Request for Comments
The preamble to the Proposed Rule reveals that the FAR Council is unclear as to whether the pool of qualified suppliers would be reduced as a result of these amendments, citing the large percentage of COTS item acquisitions in FY 2020 acquisitions (for which the component test does not apply) and the availability of the fallback threshold, which, according to the comments, will allow contractors to gradually transition to a US-based supply chain. However, the regulators state that they will be responsive to public comments with regard to larger or smaller increases in the content thresholds and differently timed increases in the final rule. The preamble to the Proposed Rule sets forth specific questions to the public addressing these topics. Contractors whose businesses will be adversely affected by these proposed changes should not hesitate to weigh in. The regulators state that they will be sensitive to comments addressing adverse impacts on competition; dilution of supplier diversity, including participation of small, disadvantaged businesses and businesses in other underserved communities; and lost opportunities for American workers.
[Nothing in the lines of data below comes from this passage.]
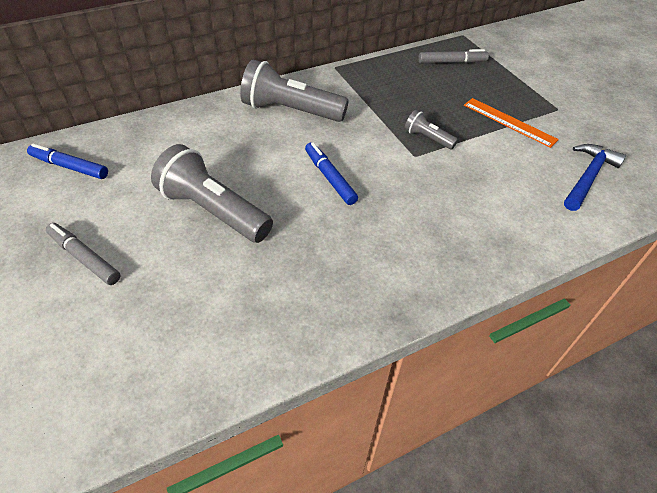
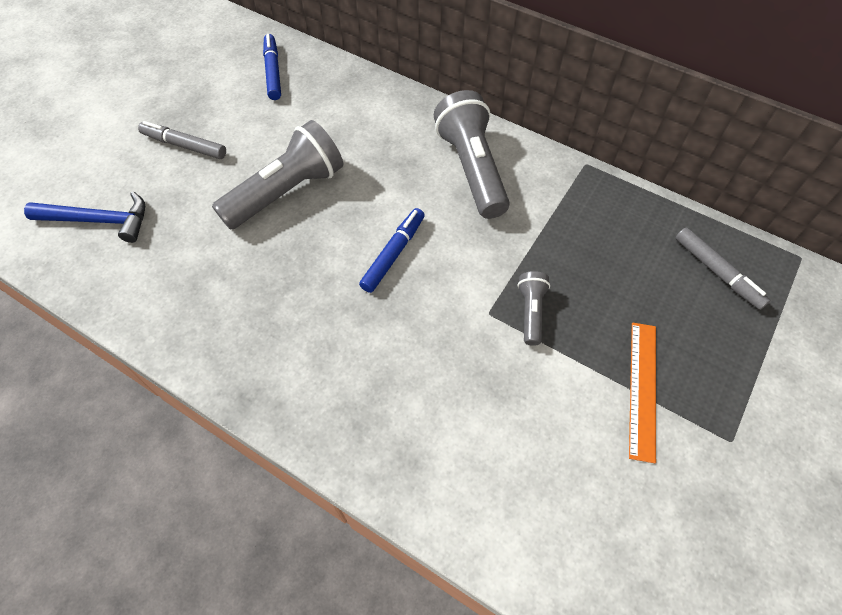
camera: 60 degrees right, 10 degrees up
grey marker [46,223,120,285] -> grey marker turned 75 degrees counterclockwise [138,121,226,159]
grey flashlight [151,144,273,243] -> grey flashlight turned 45 degrees clockwise [212,120,343,230]
blue hammer [564,144,626,211] -> blue hammer moved to [24,192,145,243]

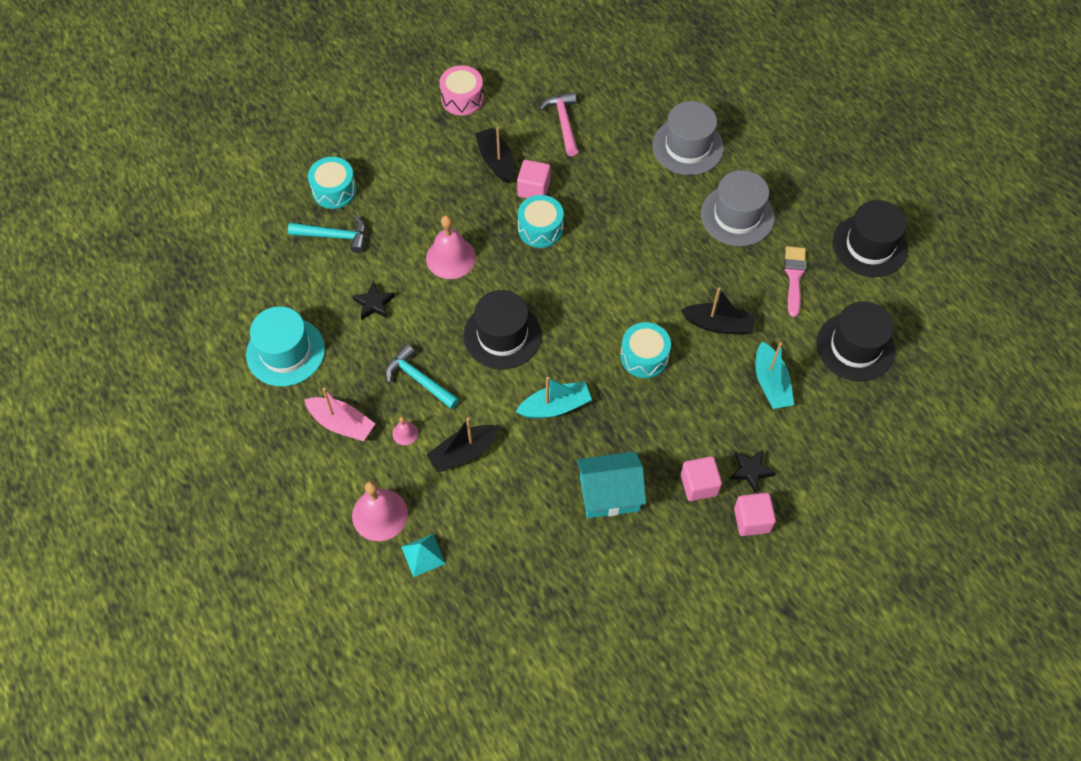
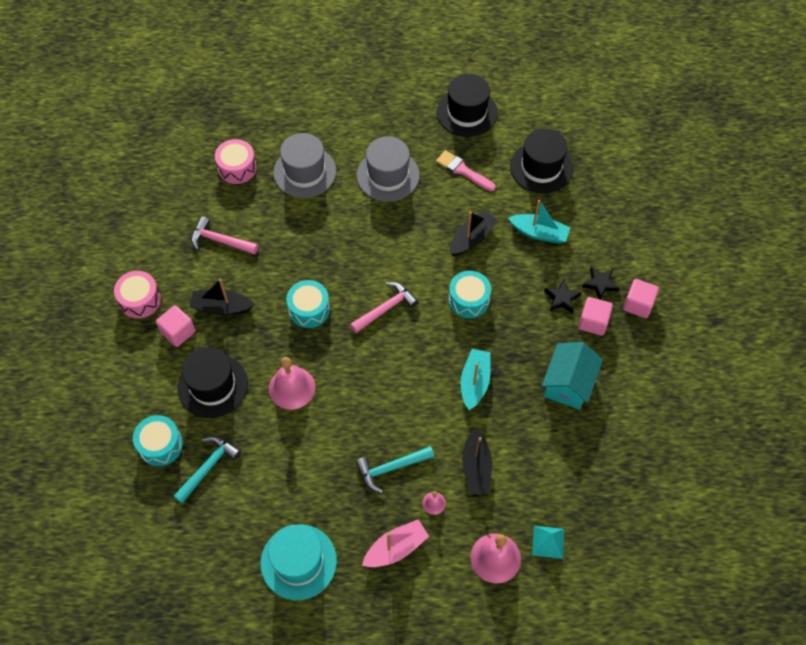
camera: 60 degrees left, 0 degrees up
black star [352,282,395,320] -> black star moved to [544,280,582,314]
black hat [464,290,542,369] -> black hat moved to [178,347,248,418]
pink cube [517,160,550,198] -> pink cube moved to [156,305,195,347]
none -> pink drum [215,139,257,184]
none -> pink hammer [350,282,419,333]

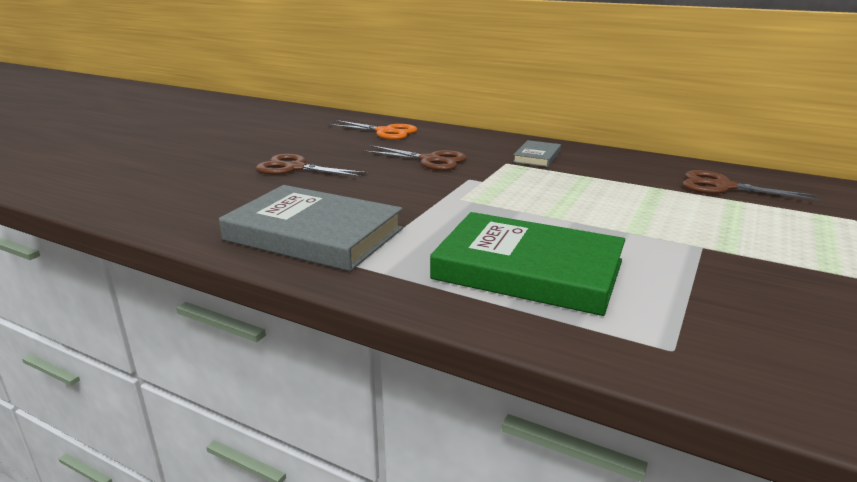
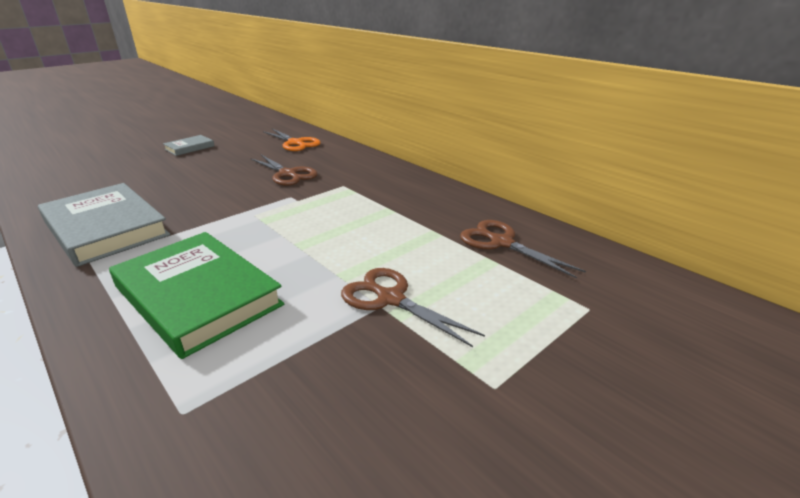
camera: 20 degrees right, 5 degrees up
brown scissors [256,154,368,177] -> brown scissors moved to [341,268,485,347]
grey book [513,140,561,167] -> grey book moved to [163,135,214,156]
Comments will be received through September 28, 2021. Moreover, a virtual public meeting will be held on August 26, 2021, beginning at 9:00 a.m. and not ending until the discussion ends. Instructions on attendance and the making of a presentation at the meeting can be found here.
The changes proposed by the Biden Administration in the Proposed Rule will likely have far-reaching effects on contractor supply chains and the way in which companies do business with the Federal Government in the future. The 20 percent increase in domestic content over the next eight or so years—from 55 percent to 75 percent—may have dramatic (and possibly unintended) consequences for a diverse array of industries. Therefore, it is imperative that interested contractors take this valuable opportunity to offer comments as to how these changes will impact the cost and availability of the products and materials sought by the Federal Government. However, we expect the Biden Administration is not done yet—we have yet to see the form a “value added” test may take, and when and if such a test is implemented, it could permanently alter the face of Federal procurement. Until then, contractors should continue to recalibrate their supply chains as necessary to maximize domestic content. While we don’t yet know what form the final Buy American rules will take, based on the rapid developments in the past seven months, we assume that the Biden Administration will only increase the domestic content requirements as the next several years unfold.